==== GIVEN DATA ====

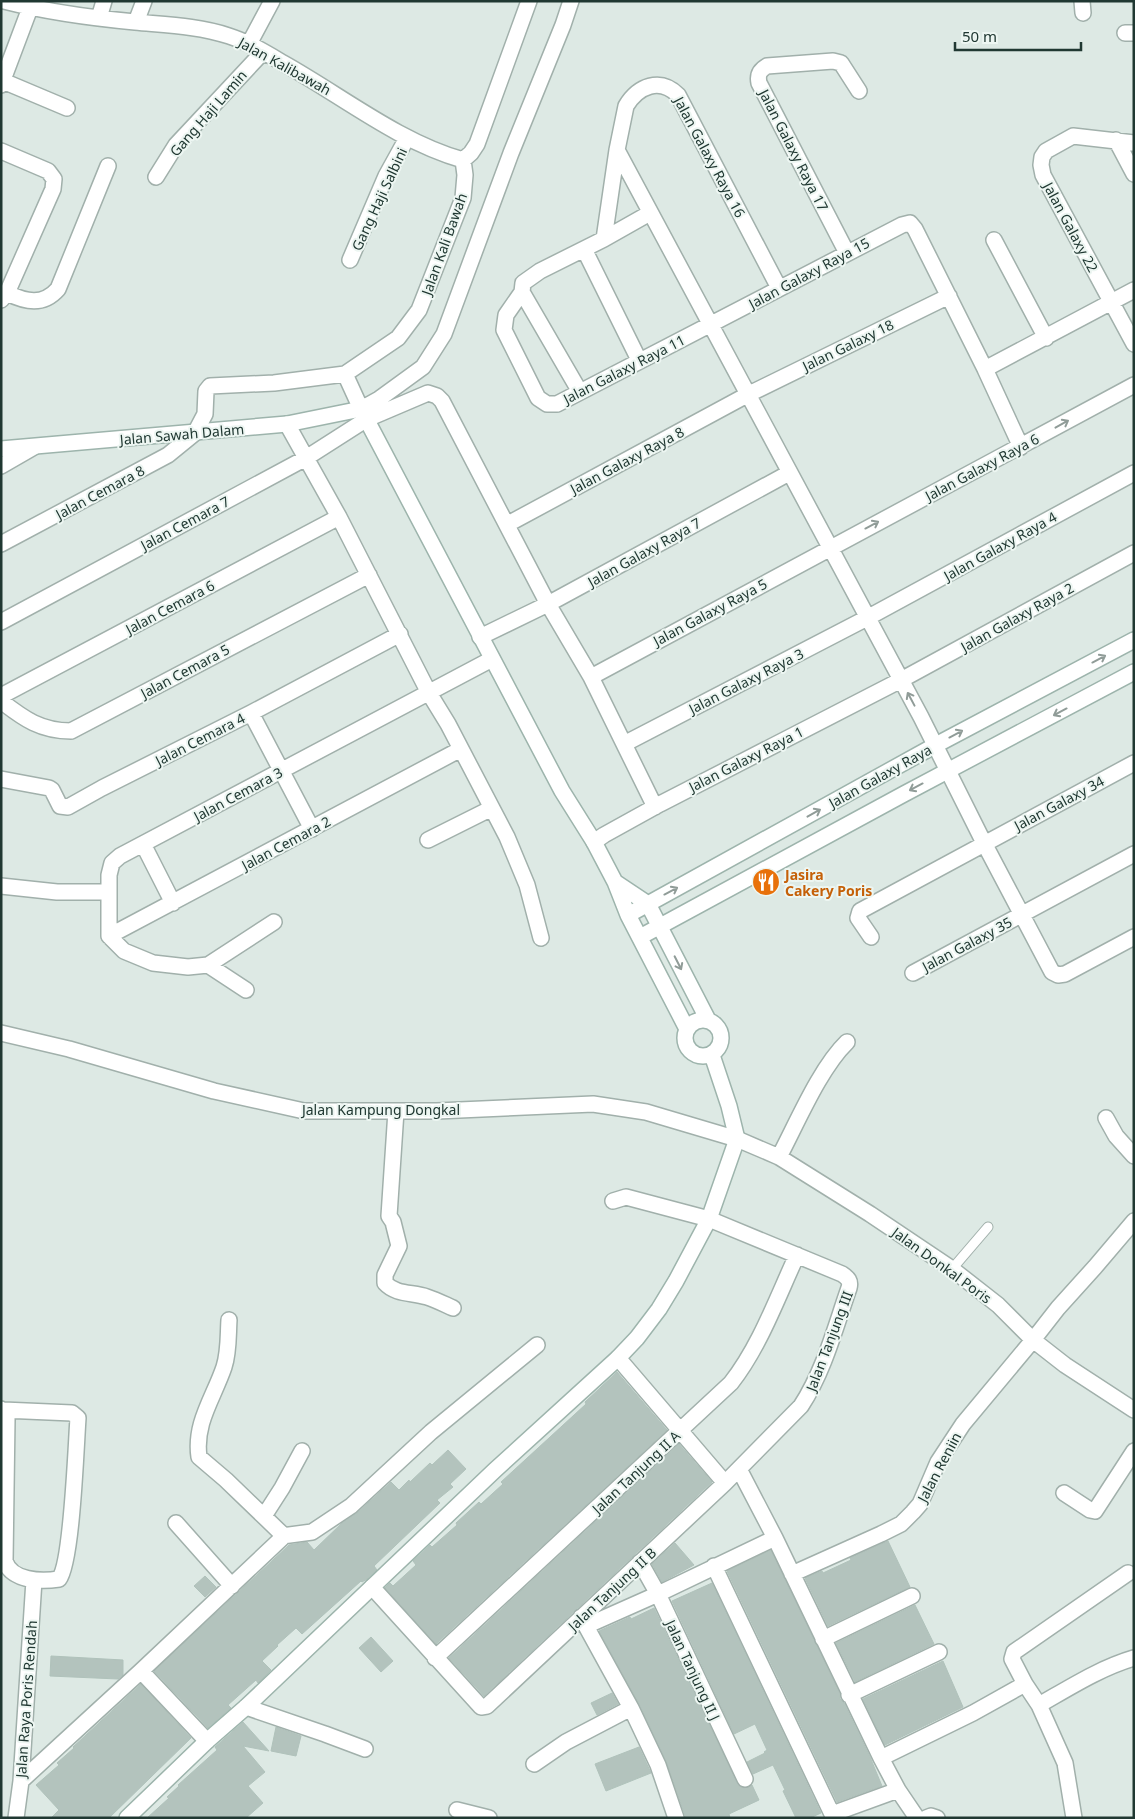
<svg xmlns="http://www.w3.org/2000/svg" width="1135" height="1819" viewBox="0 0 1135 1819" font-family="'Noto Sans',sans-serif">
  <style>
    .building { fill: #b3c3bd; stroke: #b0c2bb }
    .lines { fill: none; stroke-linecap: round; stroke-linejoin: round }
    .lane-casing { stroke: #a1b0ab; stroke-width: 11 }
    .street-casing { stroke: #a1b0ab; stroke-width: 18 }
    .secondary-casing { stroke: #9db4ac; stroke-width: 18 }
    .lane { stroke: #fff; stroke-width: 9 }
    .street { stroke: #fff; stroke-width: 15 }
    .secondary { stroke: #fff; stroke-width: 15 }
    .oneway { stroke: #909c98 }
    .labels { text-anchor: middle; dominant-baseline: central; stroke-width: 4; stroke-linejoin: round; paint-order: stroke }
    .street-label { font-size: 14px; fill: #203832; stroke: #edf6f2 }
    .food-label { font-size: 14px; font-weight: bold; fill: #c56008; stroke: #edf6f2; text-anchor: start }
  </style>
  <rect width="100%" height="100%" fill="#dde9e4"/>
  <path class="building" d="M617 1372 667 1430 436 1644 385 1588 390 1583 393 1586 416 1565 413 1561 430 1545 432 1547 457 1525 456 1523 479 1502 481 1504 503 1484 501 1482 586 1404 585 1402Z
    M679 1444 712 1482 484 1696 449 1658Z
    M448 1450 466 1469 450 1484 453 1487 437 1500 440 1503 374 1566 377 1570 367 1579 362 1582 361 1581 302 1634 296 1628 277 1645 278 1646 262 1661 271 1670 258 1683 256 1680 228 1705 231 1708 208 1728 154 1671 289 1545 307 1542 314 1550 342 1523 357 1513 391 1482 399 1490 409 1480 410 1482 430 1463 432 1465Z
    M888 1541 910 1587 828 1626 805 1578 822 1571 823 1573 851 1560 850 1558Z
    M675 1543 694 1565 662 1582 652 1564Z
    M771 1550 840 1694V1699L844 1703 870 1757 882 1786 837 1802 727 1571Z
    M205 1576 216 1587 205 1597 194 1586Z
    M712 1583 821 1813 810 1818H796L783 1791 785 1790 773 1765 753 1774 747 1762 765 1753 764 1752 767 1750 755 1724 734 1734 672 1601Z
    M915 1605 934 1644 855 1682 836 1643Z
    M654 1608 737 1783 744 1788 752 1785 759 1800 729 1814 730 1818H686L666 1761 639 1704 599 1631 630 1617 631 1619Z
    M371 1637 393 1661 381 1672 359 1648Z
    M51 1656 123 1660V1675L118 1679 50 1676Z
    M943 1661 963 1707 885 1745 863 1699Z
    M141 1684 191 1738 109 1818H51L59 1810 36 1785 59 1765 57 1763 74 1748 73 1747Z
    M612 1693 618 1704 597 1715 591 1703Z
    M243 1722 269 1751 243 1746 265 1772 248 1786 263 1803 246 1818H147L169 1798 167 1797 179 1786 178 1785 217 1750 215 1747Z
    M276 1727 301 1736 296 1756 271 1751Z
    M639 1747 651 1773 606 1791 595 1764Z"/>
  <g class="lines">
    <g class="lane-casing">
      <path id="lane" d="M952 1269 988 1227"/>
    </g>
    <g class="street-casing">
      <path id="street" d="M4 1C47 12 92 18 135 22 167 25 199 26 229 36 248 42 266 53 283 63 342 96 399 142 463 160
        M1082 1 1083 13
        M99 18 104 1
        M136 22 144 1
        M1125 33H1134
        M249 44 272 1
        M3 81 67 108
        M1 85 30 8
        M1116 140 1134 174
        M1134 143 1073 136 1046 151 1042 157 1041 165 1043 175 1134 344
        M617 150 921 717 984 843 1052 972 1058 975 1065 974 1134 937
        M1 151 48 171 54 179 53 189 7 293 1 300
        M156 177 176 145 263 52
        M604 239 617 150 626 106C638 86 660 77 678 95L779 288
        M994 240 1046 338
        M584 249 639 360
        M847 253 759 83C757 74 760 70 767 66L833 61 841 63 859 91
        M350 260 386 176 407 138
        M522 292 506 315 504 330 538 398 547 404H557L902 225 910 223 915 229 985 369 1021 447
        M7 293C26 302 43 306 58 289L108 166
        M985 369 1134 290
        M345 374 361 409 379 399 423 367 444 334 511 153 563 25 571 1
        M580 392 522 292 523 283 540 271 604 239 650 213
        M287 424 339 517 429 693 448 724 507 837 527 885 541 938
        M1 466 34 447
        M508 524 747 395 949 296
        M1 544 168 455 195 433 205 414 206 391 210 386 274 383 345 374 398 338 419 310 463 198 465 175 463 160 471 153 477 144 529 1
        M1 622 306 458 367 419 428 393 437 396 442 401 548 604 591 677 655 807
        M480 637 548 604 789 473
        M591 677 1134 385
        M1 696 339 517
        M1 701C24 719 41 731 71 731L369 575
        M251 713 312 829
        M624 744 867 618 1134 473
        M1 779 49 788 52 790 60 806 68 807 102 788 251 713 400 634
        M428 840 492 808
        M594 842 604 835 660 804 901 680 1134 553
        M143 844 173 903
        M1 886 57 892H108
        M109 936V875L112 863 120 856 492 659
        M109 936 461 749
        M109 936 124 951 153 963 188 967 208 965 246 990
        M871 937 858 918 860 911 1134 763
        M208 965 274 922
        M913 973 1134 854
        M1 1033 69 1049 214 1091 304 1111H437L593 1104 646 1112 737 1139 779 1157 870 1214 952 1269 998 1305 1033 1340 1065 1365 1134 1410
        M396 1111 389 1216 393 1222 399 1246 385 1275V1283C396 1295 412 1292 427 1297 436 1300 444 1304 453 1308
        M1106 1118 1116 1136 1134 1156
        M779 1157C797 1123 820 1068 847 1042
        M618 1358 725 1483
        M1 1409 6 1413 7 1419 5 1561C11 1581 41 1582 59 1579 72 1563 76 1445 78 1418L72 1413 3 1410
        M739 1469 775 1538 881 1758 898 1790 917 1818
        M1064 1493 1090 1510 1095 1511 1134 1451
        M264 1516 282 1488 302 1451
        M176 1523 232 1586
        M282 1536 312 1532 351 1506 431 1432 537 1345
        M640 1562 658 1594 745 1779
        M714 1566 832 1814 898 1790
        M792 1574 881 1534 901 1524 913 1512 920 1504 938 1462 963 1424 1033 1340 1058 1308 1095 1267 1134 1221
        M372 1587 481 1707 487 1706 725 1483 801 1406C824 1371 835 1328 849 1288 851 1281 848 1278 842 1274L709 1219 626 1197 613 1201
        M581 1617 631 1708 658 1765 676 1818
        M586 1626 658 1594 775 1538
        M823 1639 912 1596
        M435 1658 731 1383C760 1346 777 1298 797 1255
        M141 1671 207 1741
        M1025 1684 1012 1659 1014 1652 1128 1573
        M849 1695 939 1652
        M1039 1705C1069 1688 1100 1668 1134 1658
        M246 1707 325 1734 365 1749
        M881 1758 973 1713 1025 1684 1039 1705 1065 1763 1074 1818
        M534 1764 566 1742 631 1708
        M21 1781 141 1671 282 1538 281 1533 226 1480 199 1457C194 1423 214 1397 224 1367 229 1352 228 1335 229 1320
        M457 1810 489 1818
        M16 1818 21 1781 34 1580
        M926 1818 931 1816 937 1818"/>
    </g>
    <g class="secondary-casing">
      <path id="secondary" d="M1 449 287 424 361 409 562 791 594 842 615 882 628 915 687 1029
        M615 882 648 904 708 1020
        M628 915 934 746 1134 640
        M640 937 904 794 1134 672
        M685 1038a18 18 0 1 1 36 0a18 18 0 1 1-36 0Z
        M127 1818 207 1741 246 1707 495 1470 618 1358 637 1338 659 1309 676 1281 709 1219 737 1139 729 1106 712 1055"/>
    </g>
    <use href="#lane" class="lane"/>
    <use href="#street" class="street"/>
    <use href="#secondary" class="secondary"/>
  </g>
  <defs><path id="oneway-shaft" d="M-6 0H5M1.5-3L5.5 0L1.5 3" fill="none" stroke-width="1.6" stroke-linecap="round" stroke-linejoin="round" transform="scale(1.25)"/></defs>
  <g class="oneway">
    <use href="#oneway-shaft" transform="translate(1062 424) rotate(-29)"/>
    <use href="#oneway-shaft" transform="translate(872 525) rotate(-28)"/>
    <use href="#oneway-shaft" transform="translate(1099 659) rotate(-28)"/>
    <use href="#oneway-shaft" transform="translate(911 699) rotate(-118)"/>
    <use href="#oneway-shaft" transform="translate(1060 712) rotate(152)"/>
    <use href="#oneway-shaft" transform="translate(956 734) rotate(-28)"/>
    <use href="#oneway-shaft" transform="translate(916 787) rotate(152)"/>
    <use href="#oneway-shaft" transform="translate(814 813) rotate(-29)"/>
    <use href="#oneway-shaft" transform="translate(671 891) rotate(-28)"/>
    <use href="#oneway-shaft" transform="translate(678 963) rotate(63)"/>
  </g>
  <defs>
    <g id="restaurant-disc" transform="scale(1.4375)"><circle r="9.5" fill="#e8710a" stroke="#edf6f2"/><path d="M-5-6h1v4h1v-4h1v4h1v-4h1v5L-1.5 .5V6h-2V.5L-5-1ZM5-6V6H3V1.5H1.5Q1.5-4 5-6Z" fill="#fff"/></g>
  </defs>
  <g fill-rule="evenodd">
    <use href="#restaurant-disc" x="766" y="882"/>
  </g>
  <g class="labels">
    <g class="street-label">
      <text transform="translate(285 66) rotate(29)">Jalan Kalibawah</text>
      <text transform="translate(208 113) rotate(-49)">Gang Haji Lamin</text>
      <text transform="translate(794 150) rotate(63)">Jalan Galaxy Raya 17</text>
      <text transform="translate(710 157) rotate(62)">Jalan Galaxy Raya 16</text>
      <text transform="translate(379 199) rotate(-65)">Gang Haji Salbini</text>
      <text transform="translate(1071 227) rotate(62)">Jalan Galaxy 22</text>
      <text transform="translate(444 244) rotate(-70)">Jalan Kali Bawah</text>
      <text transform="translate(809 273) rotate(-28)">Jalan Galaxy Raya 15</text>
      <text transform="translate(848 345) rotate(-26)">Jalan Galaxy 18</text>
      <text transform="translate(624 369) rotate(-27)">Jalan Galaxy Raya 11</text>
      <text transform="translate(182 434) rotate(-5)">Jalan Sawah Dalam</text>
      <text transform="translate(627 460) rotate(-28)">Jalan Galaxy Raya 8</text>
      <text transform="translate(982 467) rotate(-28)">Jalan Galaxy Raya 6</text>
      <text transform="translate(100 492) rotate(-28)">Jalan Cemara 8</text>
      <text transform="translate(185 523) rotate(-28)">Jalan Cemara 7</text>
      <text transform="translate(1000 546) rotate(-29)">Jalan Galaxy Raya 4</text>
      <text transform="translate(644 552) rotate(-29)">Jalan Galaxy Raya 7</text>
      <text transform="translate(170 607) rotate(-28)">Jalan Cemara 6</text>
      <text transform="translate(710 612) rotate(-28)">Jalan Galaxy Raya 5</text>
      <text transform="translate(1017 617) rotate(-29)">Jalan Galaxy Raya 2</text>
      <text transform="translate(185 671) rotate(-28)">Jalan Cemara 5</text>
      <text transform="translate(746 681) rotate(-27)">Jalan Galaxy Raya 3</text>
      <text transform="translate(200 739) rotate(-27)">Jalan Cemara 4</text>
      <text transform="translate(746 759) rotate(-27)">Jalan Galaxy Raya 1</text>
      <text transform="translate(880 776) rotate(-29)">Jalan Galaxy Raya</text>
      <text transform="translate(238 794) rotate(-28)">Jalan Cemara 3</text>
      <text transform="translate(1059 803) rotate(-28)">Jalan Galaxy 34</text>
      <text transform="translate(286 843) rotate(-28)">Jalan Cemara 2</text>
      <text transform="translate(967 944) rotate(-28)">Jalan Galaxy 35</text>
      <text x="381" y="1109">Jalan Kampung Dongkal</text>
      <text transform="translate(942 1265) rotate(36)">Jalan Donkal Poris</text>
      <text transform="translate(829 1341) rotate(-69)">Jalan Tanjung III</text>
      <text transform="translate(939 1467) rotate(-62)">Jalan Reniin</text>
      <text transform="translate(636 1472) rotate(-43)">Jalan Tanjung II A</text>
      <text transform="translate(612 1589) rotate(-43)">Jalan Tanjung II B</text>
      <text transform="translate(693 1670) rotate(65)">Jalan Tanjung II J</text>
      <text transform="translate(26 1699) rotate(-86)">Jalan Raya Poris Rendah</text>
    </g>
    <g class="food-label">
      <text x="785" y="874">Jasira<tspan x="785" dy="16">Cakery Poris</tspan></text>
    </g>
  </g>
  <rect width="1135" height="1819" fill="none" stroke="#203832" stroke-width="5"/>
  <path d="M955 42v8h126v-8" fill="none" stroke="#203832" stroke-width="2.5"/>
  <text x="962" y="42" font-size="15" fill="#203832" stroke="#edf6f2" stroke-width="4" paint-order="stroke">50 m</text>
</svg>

====

Write down only the number of lines above where the word "casing" occurs.

## [TASK RESPONSE]
6